**Extrait du document:**
Voici, selon Peter Geach, ces diverses notions de la toute-puissance (correspondant à des niveaux différents de toute-puissance) :

  1. – Y est absolument tout-puissant signifie que Y peut faire absolument toute chose, tout ce qui peut être exprimé dans un assemblage de mots même si cela peut être contradictoire, Y n’étant pas lié dans son action, comme nous le sommes par la pensée et les lois de la logique[6]. C’est un point de vue avancé par Descartes et présentant l’avantage théologique de détacher Dieu des lois de la logique, mais avec également le désavantage théologique de rendre suspectes les prémices de Dieu. Sur ces bases, le paradoxe de toute-puissance est un paradoxe authentique, mais les paradoxes authentiques pourraient néanmoins être suspects.
  2. – Y est tout-puissant signifie que Y peut faire X est vrai si et seulement si X est une description purement logique. Cette définition se rapproche du point de vue formulé par Thomas d’Aquin dans sa Somme théologique[7]. Cette définition de la toute-puissance résout certains des paradoxes associés mais ne satisfait pas tous les logiciens. Mavrodes objecte notamment qu'il n’y a rien de contradictoire à « créer quelque chose que son créateur ne peut pas soulever » (un homme pourrait construire un bateau qu’il ne pourrait pas soulever)[8]. Il ajoute qu'il serait étrange que des êtres humains puissent accomplir un tel exploit et qu’un être tout-puissant ne le puisse pas. De plus, cette définition de la toute-puissance ne suffit pas à éliminer le problème qui se pose quand X est moralement ou physiquement irréalisable pour un être comme Dieu.

**Consigne:** Reproduisez intégralement l'extrait ci-dessus sur les notions de toute-puissance, sans en modifier un seul mot.

**Données extraites:**
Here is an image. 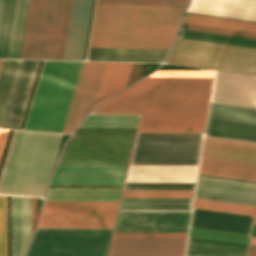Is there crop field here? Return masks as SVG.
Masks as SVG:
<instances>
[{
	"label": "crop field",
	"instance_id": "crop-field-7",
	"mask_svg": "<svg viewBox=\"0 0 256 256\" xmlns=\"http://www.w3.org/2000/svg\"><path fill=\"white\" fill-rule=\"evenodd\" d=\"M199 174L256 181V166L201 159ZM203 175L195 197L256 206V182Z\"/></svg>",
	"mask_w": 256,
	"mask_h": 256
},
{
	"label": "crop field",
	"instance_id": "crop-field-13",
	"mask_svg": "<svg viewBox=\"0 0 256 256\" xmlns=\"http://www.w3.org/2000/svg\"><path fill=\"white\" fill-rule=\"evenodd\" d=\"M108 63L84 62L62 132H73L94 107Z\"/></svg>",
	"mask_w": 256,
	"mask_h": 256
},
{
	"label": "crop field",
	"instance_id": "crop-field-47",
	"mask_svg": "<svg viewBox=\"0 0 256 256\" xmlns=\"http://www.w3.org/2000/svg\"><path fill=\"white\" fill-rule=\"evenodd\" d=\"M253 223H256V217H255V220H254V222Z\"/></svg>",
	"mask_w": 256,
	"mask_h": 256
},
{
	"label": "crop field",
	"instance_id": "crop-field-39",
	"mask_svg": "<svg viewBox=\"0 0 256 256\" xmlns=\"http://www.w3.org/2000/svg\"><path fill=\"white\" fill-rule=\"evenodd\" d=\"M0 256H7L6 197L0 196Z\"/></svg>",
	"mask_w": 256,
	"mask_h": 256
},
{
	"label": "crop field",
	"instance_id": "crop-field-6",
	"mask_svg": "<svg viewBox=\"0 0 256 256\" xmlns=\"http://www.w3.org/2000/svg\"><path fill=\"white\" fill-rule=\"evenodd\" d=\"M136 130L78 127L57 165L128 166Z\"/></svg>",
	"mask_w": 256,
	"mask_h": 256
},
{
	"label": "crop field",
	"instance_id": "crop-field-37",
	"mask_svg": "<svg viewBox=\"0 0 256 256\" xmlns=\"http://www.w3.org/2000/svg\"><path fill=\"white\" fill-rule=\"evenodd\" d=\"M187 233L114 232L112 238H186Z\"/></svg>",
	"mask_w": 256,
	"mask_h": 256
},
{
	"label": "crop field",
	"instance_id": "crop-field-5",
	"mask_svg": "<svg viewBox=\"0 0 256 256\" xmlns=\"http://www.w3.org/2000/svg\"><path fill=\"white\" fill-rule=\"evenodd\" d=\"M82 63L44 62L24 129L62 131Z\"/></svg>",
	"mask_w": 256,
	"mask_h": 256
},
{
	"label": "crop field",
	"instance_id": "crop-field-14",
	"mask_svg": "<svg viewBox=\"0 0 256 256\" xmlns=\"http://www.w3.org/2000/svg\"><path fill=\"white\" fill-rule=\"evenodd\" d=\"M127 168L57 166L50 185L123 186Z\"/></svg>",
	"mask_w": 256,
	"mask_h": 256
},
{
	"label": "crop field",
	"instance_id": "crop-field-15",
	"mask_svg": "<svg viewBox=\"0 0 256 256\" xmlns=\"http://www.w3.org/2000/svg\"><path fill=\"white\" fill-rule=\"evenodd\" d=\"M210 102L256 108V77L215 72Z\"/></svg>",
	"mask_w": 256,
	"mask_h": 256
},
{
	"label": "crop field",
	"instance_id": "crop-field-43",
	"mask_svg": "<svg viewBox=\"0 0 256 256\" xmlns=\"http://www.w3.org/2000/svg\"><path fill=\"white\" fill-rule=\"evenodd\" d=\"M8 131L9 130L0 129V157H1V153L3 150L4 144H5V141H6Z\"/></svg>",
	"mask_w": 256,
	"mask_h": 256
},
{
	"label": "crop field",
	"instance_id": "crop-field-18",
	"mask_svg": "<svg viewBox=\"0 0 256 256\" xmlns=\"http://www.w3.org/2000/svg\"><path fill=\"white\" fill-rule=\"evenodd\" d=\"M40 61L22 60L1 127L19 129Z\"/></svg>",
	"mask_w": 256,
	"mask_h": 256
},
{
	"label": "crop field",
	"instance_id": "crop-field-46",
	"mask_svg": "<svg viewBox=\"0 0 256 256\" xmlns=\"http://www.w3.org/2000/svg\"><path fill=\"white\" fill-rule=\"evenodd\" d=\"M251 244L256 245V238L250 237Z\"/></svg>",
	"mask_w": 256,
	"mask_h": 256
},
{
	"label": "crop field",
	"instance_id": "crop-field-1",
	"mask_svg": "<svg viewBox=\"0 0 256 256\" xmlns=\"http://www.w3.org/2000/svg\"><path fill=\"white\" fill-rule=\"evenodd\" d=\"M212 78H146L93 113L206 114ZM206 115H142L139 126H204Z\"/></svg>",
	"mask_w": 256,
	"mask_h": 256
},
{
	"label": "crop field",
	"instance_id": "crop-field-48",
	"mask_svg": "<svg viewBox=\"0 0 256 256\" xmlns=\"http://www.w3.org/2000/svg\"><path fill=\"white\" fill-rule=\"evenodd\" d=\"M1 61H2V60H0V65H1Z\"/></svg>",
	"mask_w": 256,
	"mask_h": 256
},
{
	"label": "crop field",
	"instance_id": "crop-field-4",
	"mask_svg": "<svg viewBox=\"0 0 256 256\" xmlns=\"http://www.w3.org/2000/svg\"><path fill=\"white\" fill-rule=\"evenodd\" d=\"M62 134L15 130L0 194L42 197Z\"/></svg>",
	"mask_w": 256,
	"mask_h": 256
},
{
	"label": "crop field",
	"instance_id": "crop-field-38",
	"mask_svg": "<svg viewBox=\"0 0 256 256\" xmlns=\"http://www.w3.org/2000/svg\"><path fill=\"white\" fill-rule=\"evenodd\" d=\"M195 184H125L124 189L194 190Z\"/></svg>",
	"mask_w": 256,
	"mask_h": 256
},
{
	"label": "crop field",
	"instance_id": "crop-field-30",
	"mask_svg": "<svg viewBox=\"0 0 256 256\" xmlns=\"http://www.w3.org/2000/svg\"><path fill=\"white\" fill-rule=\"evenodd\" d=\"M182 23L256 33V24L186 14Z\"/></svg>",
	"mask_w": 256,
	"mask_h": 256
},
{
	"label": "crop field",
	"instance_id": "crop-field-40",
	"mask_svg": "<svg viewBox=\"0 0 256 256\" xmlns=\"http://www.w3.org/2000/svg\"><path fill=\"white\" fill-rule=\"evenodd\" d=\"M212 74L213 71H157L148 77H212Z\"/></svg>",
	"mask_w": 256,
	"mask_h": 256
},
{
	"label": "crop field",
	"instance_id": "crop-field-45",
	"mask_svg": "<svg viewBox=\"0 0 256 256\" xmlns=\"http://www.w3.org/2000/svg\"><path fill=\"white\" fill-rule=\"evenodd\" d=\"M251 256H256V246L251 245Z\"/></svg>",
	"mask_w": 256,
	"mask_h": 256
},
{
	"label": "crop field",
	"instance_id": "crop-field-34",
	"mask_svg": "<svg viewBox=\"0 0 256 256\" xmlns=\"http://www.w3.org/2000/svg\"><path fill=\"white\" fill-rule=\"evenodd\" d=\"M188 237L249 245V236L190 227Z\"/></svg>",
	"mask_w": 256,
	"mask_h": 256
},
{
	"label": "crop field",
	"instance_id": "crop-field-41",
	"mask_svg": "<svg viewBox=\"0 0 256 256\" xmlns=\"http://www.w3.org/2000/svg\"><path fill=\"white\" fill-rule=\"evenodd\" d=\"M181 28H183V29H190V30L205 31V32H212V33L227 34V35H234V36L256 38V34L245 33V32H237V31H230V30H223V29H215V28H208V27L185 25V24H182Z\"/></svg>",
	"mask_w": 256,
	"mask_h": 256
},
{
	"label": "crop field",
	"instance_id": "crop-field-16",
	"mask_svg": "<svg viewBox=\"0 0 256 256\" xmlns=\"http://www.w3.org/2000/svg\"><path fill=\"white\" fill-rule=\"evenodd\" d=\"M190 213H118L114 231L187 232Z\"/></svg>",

**Résultat:**
Voici, selon Peter Geach, ces diverses notions de la toute-puissance (correspondant à des niveaux différents de toute-puissance) :

  1. – Y est absolument tout-puissant signifie que Y peut faire absolument toute chose, tout ce qui peut être exprimé dans un assemblage de mots même si cela peut être contradictoire, Y n’étant pas lié dans son action, comme nous le sommes par la pensée et les lois de la logique[6]. C’est un point de vue avancé par Descartes et présentant l’avantage théologique de détacher Dieu des lois de la logique, mais avec également le désavantage théologique de rendre suspectes les prémices de Dieu. Sur ces bases, le paradoxe de toute-puissance est un paradoxe authentique, mais les paradoxes authentiques pourraient néanmoins être suspects.
  2. – Y est tout-puissant signifie que Y peut faire X est vrai si et seulement si X est une description purement logique. Cette définition se rapproche du point de vue formulé par Thomas d’Aquin dans sa Somme théologique[7]. Cette définition de la toute-puissance résout certains des paradoxes associés mais ne satisfait pas tous les logiciens. Mavrodes objecte notamment qu'il n’y a rien de contradictoire à « créer quelque chose que son créateur ne peut pas soulever » (un homme pourrait construire un bateau qu’il ne pourrait pas soulever)[8]. Il ajoute qu'il serait étrange que des êtres humains puissent accomplir un tel exploit et qu’un être tout-puissant ne le puisse pas. De plus, cette définition de la toute-puissance ne suffit pas à éliminer le problème qui se pose quand X est moralement ou physiquement irréalisable pour un être comme Dieu.